(Lines of data)
---

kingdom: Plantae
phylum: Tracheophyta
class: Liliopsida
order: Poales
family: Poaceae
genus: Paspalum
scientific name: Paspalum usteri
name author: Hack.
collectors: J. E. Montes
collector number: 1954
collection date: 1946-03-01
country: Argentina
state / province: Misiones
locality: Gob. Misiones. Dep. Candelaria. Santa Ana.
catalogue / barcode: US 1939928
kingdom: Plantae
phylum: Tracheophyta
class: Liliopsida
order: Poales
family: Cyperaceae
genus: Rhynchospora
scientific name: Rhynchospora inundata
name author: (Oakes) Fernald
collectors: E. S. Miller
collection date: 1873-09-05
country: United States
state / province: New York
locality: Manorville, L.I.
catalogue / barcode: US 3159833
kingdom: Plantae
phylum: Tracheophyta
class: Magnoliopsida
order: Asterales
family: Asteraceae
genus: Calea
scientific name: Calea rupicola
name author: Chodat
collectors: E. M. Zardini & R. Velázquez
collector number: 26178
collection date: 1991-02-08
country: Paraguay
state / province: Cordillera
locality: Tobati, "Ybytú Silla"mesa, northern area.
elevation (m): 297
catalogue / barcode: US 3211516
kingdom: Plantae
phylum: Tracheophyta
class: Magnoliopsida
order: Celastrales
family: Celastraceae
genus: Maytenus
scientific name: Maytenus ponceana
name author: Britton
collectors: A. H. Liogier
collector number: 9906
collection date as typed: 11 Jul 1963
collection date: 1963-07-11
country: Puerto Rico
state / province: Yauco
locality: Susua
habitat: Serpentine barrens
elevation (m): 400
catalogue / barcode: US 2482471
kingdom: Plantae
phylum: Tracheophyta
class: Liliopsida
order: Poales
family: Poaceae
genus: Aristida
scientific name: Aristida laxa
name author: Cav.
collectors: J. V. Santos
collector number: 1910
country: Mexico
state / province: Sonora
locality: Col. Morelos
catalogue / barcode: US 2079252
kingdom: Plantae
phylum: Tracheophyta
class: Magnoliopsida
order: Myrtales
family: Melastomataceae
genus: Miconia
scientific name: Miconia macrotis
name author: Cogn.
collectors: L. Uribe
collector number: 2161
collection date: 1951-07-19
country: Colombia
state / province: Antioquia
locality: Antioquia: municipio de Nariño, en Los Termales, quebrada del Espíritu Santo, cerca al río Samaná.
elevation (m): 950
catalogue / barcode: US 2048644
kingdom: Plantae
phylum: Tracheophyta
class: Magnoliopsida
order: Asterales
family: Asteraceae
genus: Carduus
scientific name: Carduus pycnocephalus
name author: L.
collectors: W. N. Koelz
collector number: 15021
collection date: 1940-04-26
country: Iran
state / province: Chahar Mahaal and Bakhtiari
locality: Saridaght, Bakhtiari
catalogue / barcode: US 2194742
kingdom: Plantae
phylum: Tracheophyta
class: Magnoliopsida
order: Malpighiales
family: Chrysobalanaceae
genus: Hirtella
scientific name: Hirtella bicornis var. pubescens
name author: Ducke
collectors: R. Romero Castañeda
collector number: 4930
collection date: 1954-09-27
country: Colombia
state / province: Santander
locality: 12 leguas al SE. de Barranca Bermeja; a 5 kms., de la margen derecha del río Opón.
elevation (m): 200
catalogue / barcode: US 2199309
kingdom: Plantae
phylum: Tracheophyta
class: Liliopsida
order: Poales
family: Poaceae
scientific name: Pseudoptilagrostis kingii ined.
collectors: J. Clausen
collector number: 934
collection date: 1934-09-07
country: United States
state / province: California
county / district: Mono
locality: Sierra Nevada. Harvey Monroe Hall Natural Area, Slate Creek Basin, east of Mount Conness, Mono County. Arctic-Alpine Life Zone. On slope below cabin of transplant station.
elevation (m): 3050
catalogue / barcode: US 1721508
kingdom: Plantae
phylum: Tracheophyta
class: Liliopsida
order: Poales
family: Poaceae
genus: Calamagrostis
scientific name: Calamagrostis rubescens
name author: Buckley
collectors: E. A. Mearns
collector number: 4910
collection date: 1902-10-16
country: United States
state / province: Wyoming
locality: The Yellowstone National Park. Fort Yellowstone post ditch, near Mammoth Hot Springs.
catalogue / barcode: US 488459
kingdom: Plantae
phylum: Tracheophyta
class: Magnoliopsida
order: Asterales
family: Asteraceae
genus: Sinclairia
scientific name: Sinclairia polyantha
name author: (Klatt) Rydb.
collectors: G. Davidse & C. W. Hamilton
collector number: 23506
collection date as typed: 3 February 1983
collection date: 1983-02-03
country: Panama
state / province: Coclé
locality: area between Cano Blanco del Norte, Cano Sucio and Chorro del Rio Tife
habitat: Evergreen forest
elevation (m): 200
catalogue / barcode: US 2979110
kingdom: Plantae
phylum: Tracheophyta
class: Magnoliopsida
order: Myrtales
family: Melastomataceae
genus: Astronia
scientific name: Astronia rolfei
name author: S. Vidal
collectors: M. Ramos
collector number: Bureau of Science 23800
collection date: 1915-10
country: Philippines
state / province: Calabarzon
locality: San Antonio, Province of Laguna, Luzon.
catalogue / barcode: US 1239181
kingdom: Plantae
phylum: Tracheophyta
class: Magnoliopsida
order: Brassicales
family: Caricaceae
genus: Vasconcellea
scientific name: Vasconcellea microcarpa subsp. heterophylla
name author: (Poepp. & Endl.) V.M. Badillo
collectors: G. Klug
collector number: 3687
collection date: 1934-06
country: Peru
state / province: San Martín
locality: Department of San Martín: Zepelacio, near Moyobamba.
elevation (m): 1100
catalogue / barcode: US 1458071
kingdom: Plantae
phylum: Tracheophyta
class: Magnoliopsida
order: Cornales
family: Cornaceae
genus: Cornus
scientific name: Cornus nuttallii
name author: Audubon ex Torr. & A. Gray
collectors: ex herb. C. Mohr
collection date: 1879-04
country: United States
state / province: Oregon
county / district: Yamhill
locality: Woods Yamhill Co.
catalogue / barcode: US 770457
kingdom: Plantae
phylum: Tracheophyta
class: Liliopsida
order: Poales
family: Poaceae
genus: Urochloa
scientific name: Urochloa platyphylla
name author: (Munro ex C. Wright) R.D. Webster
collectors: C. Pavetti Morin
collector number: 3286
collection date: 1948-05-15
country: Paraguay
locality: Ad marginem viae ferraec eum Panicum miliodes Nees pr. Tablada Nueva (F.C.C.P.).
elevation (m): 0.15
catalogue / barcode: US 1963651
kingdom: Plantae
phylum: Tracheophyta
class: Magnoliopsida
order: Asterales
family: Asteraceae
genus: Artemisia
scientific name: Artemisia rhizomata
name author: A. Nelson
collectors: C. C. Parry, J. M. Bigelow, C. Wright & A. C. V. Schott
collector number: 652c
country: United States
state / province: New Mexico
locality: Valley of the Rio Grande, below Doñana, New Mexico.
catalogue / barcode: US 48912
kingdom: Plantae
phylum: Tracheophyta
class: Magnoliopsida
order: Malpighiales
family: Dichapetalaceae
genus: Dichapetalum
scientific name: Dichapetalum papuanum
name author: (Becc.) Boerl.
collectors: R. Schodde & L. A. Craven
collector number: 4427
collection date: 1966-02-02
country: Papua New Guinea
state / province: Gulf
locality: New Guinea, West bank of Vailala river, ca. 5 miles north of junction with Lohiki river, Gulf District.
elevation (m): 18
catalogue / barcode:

---

* _REQUIRED WORK_:
Set down the stretch of rows above from the line containing "state / province: Sonora" through the line containing "state / province: Antioquia", copying each line unchanged.

* _SOLUTION_:
state / province: Sonora
locality: Col. Morelos
catalogue / barcode: US 2079252
kingdom: Plantae
phylum: Tracheophyta
class: Magnoliopsida
order: Myrtales
family: Melastomataceae
genus: Miconia
scientific name: Miconia macrotis
name author: Cogn.
collectors: L. Uribe
collector number: 2161
collection date: 1951-07-19
country: Colombia
state / province: Antioquia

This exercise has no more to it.